Work instruction = First find the line with "histopathology image reveals" in the entries below, then set down exactly every line through the line with "photomicrograph of malignant", that line included.

Given records =
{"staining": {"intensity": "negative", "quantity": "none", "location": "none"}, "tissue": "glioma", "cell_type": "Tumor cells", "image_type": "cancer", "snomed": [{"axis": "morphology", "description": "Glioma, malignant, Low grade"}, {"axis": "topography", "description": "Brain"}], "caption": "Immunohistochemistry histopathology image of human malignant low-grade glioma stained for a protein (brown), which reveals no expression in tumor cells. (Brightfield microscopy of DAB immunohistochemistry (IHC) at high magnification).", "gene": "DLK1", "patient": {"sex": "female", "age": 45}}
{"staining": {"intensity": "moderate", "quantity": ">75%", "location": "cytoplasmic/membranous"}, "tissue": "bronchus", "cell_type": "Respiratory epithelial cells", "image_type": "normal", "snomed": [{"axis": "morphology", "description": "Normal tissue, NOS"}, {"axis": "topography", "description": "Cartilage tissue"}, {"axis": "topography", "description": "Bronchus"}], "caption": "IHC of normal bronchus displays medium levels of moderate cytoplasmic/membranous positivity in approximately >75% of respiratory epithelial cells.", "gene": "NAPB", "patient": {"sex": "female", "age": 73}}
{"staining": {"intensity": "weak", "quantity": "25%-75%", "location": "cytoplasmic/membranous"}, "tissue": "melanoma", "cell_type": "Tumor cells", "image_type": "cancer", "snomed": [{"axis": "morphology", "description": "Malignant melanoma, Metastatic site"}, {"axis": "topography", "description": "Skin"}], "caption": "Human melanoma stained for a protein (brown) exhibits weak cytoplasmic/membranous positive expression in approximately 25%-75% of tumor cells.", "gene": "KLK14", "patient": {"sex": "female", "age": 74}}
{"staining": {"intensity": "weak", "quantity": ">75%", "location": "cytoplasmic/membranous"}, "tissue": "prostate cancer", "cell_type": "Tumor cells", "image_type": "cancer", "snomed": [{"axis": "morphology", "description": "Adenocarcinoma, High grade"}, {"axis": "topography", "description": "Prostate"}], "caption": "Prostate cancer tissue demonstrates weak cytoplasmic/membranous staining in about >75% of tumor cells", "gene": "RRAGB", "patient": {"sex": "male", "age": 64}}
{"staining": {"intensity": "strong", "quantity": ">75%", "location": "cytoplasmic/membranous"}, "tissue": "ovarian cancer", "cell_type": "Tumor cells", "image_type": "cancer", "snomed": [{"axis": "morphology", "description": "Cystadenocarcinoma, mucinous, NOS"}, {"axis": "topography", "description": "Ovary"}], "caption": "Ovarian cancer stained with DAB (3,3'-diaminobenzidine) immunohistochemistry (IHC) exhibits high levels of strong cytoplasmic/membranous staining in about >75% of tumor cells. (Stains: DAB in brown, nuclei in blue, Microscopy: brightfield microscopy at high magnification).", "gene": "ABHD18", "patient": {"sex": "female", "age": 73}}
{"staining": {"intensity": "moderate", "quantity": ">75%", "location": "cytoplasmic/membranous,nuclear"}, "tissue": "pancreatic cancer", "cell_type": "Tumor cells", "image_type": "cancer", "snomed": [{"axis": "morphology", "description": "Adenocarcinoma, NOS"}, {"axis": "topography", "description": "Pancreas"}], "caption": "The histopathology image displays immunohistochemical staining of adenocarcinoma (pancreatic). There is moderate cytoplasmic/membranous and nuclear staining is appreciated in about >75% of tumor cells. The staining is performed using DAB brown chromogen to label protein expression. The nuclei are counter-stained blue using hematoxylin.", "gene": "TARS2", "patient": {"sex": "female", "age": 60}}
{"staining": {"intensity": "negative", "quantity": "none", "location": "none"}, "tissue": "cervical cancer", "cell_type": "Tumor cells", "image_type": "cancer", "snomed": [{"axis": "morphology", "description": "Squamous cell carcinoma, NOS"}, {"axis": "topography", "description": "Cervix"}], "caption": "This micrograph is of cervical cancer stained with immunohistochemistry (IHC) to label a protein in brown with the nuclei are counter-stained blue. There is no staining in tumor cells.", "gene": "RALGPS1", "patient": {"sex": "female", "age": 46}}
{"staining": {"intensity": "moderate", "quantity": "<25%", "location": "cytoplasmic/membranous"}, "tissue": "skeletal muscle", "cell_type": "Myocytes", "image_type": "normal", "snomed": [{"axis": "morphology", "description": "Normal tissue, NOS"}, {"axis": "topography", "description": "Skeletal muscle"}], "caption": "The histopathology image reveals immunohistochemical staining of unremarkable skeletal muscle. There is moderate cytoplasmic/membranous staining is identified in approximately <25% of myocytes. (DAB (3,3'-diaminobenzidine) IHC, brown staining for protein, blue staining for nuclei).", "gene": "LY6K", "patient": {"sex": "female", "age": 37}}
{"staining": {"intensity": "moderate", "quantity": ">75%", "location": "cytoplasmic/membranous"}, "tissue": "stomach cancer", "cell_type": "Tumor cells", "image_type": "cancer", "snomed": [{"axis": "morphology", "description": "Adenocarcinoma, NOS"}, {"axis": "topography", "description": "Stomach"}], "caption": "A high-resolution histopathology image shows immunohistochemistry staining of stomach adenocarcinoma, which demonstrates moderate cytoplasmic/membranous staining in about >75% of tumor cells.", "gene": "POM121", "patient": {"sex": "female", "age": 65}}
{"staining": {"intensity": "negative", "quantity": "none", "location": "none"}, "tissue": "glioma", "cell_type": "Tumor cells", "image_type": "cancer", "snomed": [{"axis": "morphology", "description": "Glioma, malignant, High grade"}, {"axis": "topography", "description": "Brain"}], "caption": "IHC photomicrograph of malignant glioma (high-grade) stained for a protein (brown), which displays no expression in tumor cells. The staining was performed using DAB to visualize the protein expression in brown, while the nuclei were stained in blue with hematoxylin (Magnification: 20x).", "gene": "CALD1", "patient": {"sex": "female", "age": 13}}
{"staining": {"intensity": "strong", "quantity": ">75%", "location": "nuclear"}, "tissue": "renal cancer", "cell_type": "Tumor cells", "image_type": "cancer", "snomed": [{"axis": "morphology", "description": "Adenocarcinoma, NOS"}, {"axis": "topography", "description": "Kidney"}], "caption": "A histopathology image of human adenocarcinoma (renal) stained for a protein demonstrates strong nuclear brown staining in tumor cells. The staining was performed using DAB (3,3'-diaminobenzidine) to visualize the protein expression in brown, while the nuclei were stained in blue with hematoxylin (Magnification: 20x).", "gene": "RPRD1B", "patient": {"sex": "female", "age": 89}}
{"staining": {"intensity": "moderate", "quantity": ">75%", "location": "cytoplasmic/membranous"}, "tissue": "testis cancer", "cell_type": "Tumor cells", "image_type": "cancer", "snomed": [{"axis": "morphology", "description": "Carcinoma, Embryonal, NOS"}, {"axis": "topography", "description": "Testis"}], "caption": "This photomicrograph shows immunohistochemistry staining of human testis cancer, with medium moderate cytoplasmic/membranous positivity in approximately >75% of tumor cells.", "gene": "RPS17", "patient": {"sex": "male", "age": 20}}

Answer box =
{"staining": {"intensity": "moderate", "quantity": "<25%", "location": "cytoplasmic/membranous"}, "tissue": "skeletal muscle", "cell_type": "Myocytes", "image_type": "normal", "snomed": [{"axis": "morphology", "description": "Normal tissue, NOS"}, {"axis": "topography", "description": "Skeletal muscle"}], "caption": "The histopathology image reveals immunohistochemical staining of unremarkable skeletal muscle. There is moderate cytoplasmic/membranous staining is identified in approximately <25% of myocytes. (DAB (3,3'-diaminobenzidine) IHC, brown staining for protein, blue staining for nuclei).", "gene": "LY6K", "patient": {"sex": "female", "age": 37}}
{"staining": {"intensity": "moderate", "quantity": ">75%", "location": "cytoplasmic/membranous"}, "tissue": "stomach cancer", "cell_type": "Tumor cells", "image_type": "cancer", "snomed": [{"axis": "morphology", "description": "Adenocarcinoma, NOS"}, {"axis": "topography", "description": "Stomach"}], "caption": "A high-resolution histopathology image shows immunohistochemistry staining of stomach adenocarcinoma, which demonstrates moderate cytoplasmic/membranous staining in about >75% of tumor cells.", "gene": "POM121", "patient": {"sex": "female", "age": 65}}
{"staining": {"intensity": "negative", "quantity": "none", "location": "none"}, "tissue": "glioma", "cell_type": "Tumor cells", "image_type": "cancer", "snomed": [{"axis": "morphology", "description": "Glioma, malignant, High grade"}, {"axis": "topography", "description": "Brain"}], "caption": "IHC photomicrograph of malignant glioma (high-grade) stained for a protein (brown), which displays no expression in tumor cells. The staining was performed using DAB to visualize the protein expression in brown, while the nuclei were stained in blue with hematoxylin (Magnification: 20x).", "gene": "CALD1", "patient": {"sex": "female", "age": 13}}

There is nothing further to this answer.